Author Angela Duckworth has spent a significant portion of her life studying the ideas we all hold about what it means to be successful. The book begins by detailing the grueling training that West Point students go through and why many of the individuals seen as most promising wind up dropping out while others who were initially unnoticed succeed instead.
As the title indicates, the key is grit. It turns out that natural talent is very difficult to quantify and is a factor we rely on way too heavily to predict success. Duckworth recalls back to her time as a middle school math teacher and how the students that were naturally able to pick up her lessons right away would wind up falling behind because many of them lacked discipline and focus. The most succcessful students were regularly the ones who were only ok or maybe even struggled a little initially, but then set out to improve themselves through hard work. They sought her help after school. They put in the time to practice. This phenomenon is one of the reasons she decided to begin a career in psychology studying the elements of success.
“Grit” explains that we have historical examples of great thinkers arriving at similar conclusions. Charles Darwin was described by others (and also by himself, apparently) as having bad memory and struggling to keep long trains of thought pieced together in his mind. Rather than being “naturally talented,” he was persistently observational and very intentional in the way he absorbed information.
Friedrich Nietzsche had also written about the concept of natural talent and what makes one person more successful than another.
““With everything perfect we do not ask how it came to be. Instead we rejoice in the present fact as though it came out of the ground by magic.””
Nietzsche urges us to consider the people we view as geniuses, and alternatively view them as craftsmen. They likely got where they are by being willing to do the boring tedious work to ascend to greatness.
The author, after having been scolded by her advisor for not having a working theory on what brings success in life if “talent” isn't enough, sat down and devised two equations:
Talent x Effort = Skill
Skill x Effort = Achievement
“Talent is how quickly your skills improve when you invest effort. Achievement is what happens when you take your acquired skills and use them.” The author is then quick to note that outside forces such as opportunities and luck are not added into her particular study, but she acknowledges that they can sometimes prove to be of even greater importance than the individual. Duckworth further notes that the intention of these equations is to compare two individuals as though every other circumstance about their lives were equal, to show how basically all that's left is talent and effort.

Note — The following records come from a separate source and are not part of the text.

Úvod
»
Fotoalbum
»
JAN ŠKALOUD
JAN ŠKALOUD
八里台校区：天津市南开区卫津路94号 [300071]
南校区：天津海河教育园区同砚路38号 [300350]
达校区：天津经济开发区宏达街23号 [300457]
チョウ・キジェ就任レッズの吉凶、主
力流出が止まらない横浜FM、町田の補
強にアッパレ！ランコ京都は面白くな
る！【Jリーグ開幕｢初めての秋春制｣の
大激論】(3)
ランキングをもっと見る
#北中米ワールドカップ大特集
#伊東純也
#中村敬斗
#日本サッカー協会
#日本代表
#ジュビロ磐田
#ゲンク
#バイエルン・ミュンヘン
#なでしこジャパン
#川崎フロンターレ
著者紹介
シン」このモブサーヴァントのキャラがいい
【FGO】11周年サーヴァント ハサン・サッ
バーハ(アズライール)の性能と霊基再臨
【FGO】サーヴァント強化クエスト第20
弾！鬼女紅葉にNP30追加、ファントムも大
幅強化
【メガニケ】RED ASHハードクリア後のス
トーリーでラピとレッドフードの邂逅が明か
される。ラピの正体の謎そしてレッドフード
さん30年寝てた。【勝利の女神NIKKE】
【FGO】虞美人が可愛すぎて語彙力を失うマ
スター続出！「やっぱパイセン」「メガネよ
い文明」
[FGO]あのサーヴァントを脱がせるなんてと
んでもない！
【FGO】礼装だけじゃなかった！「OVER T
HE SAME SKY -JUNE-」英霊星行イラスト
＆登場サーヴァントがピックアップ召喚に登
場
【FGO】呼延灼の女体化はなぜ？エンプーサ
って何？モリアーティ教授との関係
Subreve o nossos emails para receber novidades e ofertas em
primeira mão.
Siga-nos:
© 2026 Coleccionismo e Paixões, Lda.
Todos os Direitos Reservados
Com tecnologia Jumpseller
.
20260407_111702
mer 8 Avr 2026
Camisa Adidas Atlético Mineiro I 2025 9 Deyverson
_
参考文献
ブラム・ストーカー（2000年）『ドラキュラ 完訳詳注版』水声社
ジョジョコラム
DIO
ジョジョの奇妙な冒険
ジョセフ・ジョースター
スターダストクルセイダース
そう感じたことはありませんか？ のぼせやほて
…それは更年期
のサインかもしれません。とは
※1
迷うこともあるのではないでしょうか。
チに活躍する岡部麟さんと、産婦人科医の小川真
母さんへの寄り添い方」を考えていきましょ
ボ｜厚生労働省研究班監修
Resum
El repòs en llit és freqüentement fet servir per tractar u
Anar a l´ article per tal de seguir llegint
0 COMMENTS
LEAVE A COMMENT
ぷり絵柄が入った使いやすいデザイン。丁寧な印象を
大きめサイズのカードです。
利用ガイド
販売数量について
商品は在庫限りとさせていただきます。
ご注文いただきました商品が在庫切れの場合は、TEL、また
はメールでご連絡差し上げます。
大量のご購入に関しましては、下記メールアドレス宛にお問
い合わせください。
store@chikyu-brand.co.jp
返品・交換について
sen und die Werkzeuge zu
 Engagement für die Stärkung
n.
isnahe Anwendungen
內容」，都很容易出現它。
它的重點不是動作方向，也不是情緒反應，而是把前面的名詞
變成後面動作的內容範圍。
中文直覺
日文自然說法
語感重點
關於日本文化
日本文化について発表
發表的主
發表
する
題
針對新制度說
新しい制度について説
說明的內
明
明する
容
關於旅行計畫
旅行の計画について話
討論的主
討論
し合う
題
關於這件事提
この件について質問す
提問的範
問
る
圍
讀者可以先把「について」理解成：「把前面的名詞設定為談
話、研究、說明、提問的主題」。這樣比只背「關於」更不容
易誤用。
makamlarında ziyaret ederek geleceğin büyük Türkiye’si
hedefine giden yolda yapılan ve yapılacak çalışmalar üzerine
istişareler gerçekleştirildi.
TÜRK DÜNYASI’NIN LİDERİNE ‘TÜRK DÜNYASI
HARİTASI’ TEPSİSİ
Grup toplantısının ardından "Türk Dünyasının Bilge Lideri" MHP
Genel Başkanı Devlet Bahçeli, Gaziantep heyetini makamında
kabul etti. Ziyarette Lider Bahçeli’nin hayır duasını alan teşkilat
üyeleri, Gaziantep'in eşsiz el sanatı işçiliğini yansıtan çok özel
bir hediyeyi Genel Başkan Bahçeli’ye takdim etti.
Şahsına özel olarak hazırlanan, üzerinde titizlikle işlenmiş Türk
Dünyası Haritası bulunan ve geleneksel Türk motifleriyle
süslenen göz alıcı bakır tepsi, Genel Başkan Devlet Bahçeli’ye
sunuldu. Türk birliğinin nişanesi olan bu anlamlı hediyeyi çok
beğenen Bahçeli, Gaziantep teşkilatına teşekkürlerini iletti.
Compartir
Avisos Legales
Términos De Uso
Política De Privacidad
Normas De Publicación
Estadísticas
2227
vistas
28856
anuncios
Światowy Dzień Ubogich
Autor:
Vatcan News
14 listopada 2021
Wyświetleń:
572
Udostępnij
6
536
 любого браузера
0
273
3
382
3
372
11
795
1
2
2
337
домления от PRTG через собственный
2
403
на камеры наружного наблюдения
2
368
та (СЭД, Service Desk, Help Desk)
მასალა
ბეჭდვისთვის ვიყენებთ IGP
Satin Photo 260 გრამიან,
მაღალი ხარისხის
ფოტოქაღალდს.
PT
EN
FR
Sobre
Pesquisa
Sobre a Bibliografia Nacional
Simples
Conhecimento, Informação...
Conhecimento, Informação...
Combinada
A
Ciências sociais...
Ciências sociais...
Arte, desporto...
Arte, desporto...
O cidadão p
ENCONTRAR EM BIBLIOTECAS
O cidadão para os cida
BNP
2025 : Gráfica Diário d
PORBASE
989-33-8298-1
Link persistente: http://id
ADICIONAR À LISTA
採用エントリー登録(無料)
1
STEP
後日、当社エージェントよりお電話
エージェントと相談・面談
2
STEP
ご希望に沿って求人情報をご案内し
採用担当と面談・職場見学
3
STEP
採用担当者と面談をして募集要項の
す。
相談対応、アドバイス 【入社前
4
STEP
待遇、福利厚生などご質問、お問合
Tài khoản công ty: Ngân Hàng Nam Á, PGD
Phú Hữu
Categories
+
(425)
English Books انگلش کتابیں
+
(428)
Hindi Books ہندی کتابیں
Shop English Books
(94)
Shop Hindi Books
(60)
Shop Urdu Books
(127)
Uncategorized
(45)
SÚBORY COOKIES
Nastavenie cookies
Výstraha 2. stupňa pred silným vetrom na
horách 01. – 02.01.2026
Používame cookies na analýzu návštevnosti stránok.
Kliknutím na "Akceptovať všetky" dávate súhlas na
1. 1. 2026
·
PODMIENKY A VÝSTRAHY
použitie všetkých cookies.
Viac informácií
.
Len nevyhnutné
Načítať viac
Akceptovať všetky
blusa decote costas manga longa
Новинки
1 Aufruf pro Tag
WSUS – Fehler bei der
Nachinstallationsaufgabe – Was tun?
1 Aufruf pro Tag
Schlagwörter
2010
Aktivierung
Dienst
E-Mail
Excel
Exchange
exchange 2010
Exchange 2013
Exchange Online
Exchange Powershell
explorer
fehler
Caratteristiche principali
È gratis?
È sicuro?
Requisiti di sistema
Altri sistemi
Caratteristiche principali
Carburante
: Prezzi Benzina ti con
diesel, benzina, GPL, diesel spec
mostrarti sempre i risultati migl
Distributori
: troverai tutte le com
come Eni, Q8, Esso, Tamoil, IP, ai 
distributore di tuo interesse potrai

Many people suffer from getting part way into a task they set out believing is a long term goal they want to pursue, only to get bored and drop it once the work gets too difficult or monotonous. (Connie Tran recently wrote an excellent article about perseverance in our hobbies that ties in with this idea.) Duckworth assures us that we're probably not actually lazy, and there are ways to increase your own capacity for grit. Tenacity is not something you either have or you don't, but something you can build with care.
This is an outstanding book for any business-minded audience, but especially anyone who is going through a time of self doubt, or is in need of a motivational realignment.